These fabulous brownies start with a classic fudgy brownie base, then are topped with a rich white chocolate coconut layer and finished with a thick chocolate ganache. Together these 3-layer coconut fudge brownies make the most perfectly decadent chocolate dessert recipe.

Course Dessert
Cuisine American
Keyword chocolate, chocolate brownies, chocolate coconut brownies, coconut
Prep Time 1 hour
Chill time 12 hours
Servings 24 brownies
Calories 469 kcal
Author Janet Barton

Ingredients

Brownie

  • 1 cup cocoa
  • 1 ½ cups flour
  • 2 cups sugar
  • pinch of salt
  • 1 ¼ cups butter melted
  • 4 eggs
  • 1 tablespoons vanilla

Coconut Layer

  • 1 cup canned coconut milk
  • 12 oz white chocolate baking chips
  • ½ cup butter softened
  • ½ cup sour cream
  • 2 cups flaked coconut

Ganache

  • 8 oz. semi-sweet chocolate finely chopped
  • 3/4 cup Coconut milk or heavy cream
  • 1/2 cup sliced almonds

Instructions

Brownie Layer

  1. Line a 9 x 13-inch baking pan with parchment paper or grease and flour the pan. Set aside.
◇ ◇ ◇ ◇ ◇
**Task statement**
Decide whether each statement below agrees with the coconut fudge brownie recipe, answering yes or no and quoting the recipe's deciding words exactly. 1. The recipe yields 24 brownies. 2. The ganache calls for 12 oz of semi-sweet chocolate. 3. The prep time is 12 hours.
◇ ◇ ◇ ◇ ◇
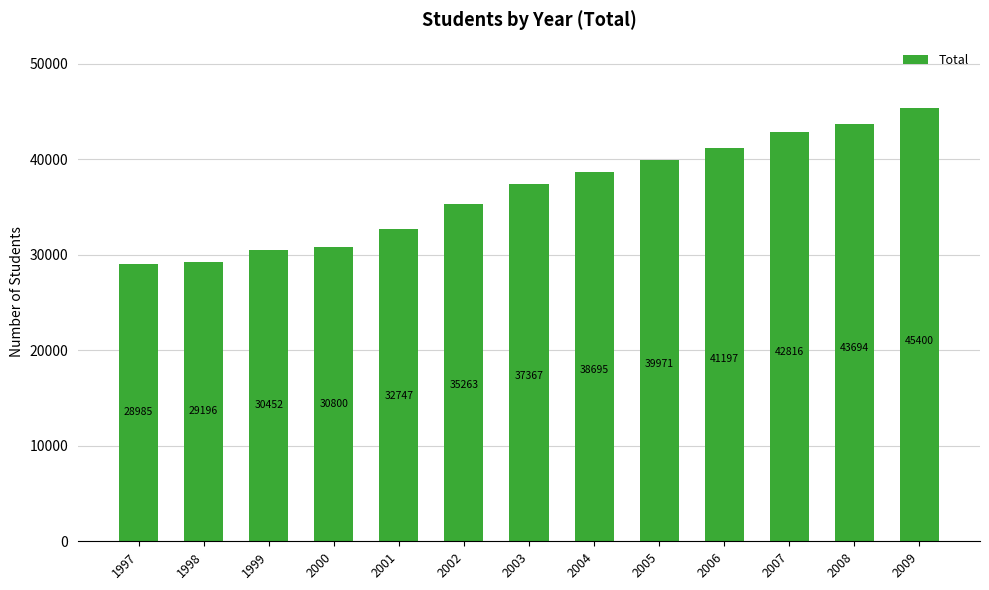

Reading left to right, transcribe all the data shown in this chart.

1997=28985	1998=29196	1999=30452	2000=30800	2001=32747	2002=35263	2003=37367	2004=38695	2005=39971	2006=41197	2007=42816	2008=43694	2009=45400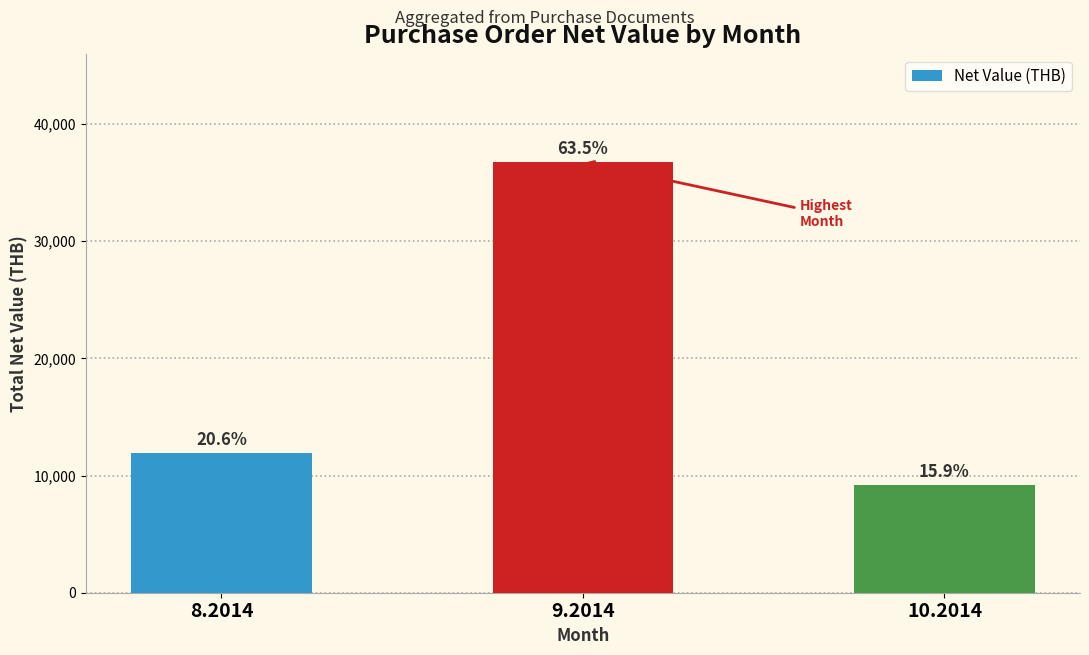

How many bars are there in total?

3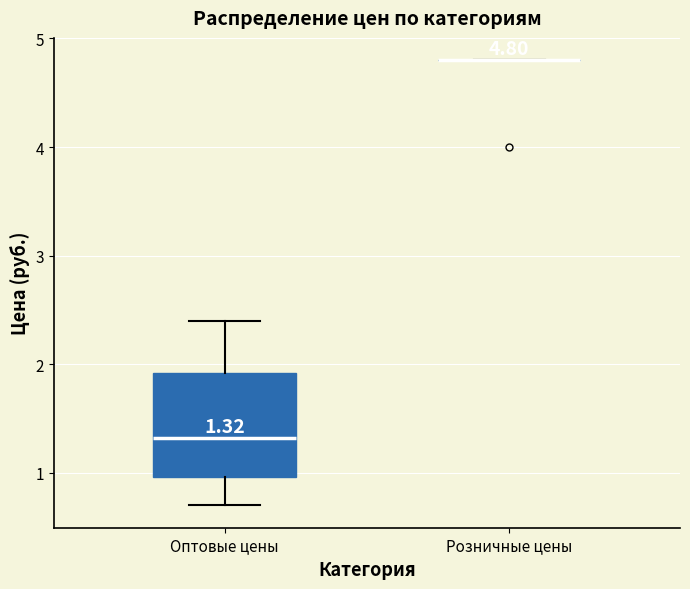

Comparing the boxes themselves (not the whiskers), which one is the tallest?

Оптовые цены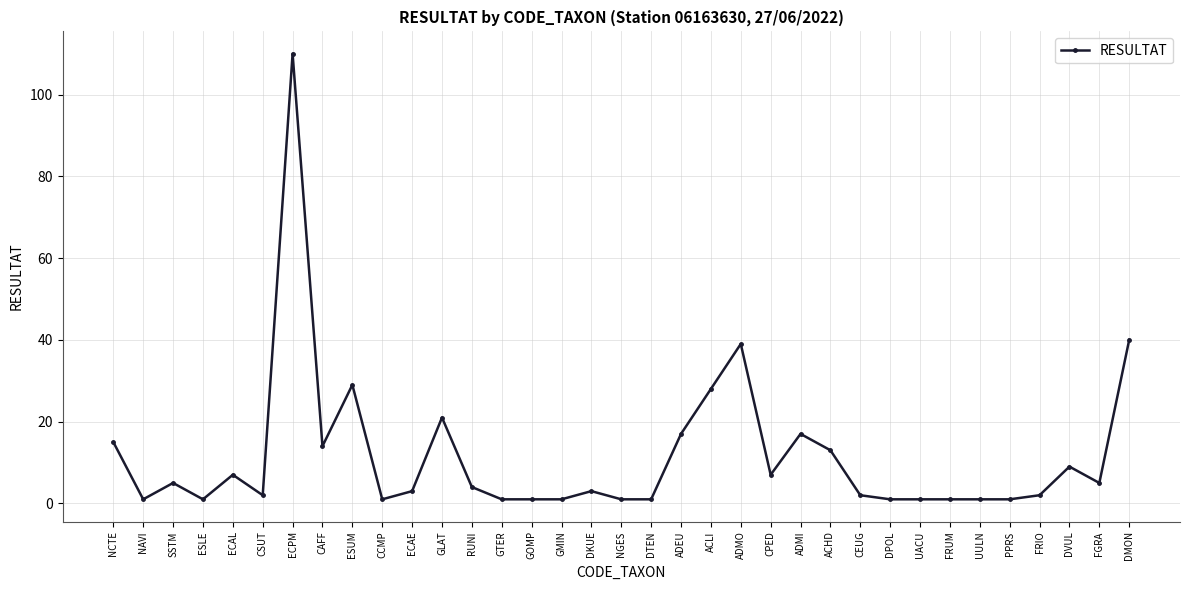

Reading right to left, list all the values displayed in this chart.

40	5	9	2	1	1	1	1	1	2	13	17	7	39	28	17	1	1	3	1	1	1	4	21	3	1	29	14	110	2	7	1	5	1	15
◇ ◇ ◇ ◇ ◇
**Task answer**
1. Yes: "Servings 24 brownies"
2. No: "8 oz. semi-sweet chocolate finely chopped"
3. No: "Prep Time 1 hour"